I woke up the next day refreshed and energized. I got great sleep, went out for a quick jog before my husband left for work, and came back feeling in tip-top shape both physically and mentally. And, whaddaya know, I didn’t feel like my life was so terrible anymore. The problems that I had detailed the night before were still there, and they were legitimate problems, but their scale and scope seemed entirely different now. Though I still saw all the same details here in the light of day, looking at the from a new perspective changed my entire perception of the overall situation. In fact, I was perplexed at how I could have been so gloomy the night before.
When I looked back on those ridiculous ideas, what was most interesting to me about it was that I’d used reason to get there. It reminded me of the back-and-forth we had with PZ Myers and his atheist readers a couple weeks ago: one of the subtexts of that debate was, Is reason the only thing you need to deduce the truth? Myers & co. seemed to think that the answer is yes. But I think that what happened when I was tired and having a bad day is a good example of why the answer is no.
Granted, my conclusions about my life were far stupider than theirs are about religion (I actually don’t think atheism is stupid at all), but the same principle is at work: reason won’t get you all the way to the truth.

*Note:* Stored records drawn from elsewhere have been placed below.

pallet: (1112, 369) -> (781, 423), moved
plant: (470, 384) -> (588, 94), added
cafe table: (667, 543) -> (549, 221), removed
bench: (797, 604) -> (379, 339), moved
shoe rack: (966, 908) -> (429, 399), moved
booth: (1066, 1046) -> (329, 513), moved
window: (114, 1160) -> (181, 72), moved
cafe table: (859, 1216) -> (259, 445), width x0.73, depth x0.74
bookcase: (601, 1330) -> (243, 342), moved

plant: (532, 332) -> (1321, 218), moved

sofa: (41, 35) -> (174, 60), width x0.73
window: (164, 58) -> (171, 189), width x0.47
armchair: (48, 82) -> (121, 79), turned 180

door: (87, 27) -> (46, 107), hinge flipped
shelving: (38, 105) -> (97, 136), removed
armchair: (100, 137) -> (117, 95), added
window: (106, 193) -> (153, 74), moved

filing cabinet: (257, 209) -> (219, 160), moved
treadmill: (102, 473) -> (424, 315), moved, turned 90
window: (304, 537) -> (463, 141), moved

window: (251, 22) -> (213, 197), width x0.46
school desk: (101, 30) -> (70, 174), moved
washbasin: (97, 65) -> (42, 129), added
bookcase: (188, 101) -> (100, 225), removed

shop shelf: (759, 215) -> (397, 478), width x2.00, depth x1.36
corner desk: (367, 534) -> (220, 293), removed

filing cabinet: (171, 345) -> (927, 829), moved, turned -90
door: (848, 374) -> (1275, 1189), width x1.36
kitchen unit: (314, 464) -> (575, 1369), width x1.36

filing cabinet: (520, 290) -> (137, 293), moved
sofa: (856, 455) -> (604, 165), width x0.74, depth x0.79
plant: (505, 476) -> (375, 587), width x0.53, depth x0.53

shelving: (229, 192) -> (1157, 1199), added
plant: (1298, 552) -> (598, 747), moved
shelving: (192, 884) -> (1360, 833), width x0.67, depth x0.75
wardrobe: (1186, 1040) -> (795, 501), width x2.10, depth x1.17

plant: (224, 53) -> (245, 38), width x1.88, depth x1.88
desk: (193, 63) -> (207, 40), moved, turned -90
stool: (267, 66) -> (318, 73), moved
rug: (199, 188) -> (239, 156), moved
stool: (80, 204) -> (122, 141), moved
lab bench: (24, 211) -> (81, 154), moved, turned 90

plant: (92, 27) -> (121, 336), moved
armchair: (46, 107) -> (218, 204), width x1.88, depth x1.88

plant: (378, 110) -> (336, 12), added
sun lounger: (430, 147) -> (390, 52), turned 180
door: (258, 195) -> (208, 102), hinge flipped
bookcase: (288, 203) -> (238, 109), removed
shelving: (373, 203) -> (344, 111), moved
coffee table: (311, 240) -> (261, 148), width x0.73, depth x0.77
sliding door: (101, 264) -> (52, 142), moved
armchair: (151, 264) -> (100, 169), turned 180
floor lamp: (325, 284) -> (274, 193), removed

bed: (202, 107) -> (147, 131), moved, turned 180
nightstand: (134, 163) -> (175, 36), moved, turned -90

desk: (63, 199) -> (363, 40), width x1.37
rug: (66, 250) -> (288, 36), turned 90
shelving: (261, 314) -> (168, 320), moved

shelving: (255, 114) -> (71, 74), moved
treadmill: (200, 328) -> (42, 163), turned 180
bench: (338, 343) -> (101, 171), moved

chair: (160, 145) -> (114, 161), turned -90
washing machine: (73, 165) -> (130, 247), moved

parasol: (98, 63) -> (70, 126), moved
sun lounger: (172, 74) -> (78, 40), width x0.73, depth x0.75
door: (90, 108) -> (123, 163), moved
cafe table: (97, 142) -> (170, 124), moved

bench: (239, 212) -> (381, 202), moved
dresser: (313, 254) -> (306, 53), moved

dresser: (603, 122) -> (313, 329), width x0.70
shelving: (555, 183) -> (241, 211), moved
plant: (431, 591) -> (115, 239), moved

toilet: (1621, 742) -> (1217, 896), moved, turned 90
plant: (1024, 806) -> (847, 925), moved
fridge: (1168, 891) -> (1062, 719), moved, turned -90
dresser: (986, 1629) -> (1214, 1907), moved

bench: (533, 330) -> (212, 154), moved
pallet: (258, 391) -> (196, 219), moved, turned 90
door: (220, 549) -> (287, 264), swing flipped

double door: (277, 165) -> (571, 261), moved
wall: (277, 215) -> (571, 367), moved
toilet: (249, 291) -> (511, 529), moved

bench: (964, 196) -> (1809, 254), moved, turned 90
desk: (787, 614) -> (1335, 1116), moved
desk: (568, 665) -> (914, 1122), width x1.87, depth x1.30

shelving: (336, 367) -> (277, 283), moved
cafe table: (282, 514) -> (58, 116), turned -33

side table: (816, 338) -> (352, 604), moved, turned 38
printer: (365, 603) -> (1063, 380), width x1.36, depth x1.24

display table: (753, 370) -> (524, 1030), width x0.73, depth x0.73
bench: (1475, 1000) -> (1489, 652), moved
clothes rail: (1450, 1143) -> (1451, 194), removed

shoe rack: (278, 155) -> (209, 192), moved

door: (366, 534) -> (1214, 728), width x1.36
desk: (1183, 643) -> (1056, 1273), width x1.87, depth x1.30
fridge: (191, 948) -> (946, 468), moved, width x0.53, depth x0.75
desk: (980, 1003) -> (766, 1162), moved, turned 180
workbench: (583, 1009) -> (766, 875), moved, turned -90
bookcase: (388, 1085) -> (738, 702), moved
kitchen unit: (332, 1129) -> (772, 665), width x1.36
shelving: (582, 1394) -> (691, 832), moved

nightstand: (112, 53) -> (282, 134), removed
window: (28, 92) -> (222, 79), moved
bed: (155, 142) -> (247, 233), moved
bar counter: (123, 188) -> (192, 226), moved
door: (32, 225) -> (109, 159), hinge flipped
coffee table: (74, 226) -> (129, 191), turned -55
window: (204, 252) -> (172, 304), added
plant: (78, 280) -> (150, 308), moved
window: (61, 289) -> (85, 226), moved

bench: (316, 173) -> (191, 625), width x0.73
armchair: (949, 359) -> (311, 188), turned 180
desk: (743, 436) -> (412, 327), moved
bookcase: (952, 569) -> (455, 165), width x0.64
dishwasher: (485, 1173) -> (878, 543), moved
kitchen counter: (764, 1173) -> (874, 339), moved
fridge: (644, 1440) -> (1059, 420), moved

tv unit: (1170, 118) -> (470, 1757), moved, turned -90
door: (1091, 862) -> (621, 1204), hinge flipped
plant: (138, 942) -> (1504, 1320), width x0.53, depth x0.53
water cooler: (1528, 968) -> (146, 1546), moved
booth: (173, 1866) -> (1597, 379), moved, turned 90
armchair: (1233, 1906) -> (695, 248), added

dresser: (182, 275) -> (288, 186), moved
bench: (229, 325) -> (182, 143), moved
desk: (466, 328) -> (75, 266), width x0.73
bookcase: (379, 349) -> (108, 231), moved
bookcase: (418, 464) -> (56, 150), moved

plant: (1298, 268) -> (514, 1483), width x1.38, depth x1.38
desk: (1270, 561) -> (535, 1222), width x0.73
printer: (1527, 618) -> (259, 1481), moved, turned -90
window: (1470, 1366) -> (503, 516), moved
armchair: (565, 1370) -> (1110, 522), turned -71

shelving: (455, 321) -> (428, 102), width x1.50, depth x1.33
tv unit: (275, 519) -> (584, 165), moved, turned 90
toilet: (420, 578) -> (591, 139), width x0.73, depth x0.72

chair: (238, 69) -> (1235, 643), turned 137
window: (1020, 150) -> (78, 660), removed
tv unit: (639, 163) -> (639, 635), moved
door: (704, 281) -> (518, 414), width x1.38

Knowing the truth takes more than just intellect; it requires the right disposition of the heart as well. If your soul isn’t in a state of openness, it’s easy to unintentionally disregard some data, to fixate on the wrong angles, to be right on the details but wrong on the big picture. If you’re not seeking the truth with peaceful humility, you’re not seeking the truth at all, no matter how rational your thought process is.
I think this is an important lesson here in the age when reason is held up as the pathway to all wisdom. It’s certainly a necessary component of any good decision making process, but it’s not the only component. It needs to be accompanied by the right spiritual and emotional states. Because, as I found when I was lamenting my tragic first world life, sometimes you can be perfectly reasonable and still be wrong.